== TEXTE FOURNI ==
Radioactif 81
Radioactif 81
26 Août 2007
Ronald Federated Graphics.
J’arrivais de Vancouver sur le pouce. Comme tout Québécois qui va vivre en français en dehors du Québec, j’ai appris que le Canada ce n’est pas mon pays. Je n’y suis pas chez-moi. On ne respecte aucune de mes valeurs fondamentales dont la tolérance.
Si tu veux qu’un Québécois devienne indépendantiste, envoie-le vivre en français en dehors du Québec.
Je n’avais pas un sou et je ne sais pas pourquoi je déteste vivre aux dépends des autres. Est-ce de l’orgueil ? J’ai donc accepté un emploi de messager chez Ronald Federated Graphics, à Montréal. Tout se passait en anglais.
Dans un excès de zèle patriotique, dira-t-on, j’ai décidé de traduire tous les messages que je devais apporter d’un département à un autre, en français. Bell Canada devint Cloche Canada.
Les patrons n’ont pas particulièrement apprécié. Les journaux se sont saisis de l’affaire.

== MATÉRIEL D'ÉTUDE ==
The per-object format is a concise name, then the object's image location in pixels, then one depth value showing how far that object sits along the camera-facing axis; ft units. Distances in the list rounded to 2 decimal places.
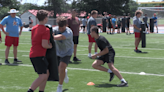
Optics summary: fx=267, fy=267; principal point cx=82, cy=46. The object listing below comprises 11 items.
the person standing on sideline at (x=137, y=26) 38.06
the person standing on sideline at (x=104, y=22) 96.78
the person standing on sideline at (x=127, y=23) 80.28
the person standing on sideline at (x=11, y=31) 30.83
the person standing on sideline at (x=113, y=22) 83.42
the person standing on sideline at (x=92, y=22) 34.35
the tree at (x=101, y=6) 201.46
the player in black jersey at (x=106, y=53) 19.97
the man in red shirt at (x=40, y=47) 15.44
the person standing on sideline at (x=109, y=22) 83.41
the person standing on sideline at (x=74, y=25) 32.07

== VOS TÂCHES ==
1. Répondez à ces questions sur le récit de l'emploi chez Ronald Federated Graphics :
(a) De quelle ville arrivait la personne qui raconte ?
(b) Quel emploi a-t-elle accepté à Montréal ?
(c) Quel nom Bell Canada a-t-il reçu dans ses traductions ?
2. Poursuivez le récit de l'emploi chez Ronald Federated Graphics à partir de sa dernière phrase.
Les items constituent un matériel à part, indépendant du récit.

== RÉPONSES AUX TÂCHES ==
1.
(a) De Vancouver.
(b) Un emploi de messager chez Ronald Federated Graphics.
(c) Cloche Canada.

2.
26 Août 2007
Congédié pour avoir écrit en français.
À cette époque, il y avait un certain Meloche qui venait de tuer ses patrons.
Les patrons m’ont d’abord averti, puis, convoqué au bureau de la direction. En me présentant, j’ai déposé une pomme et un petit couteau sur le bureau du patron.
Il me dit : » Tu veux m’intimider ? — Non, je veux manger une pomme, mais je suis content de vous rappeler qu’il commence à y avoir bien des Meloche au Québec. »
Évidemment, je fus renvoyé, mais on m’avait demandé auparavant ce que je désirais. Ça se résumait au respect de la loi 101.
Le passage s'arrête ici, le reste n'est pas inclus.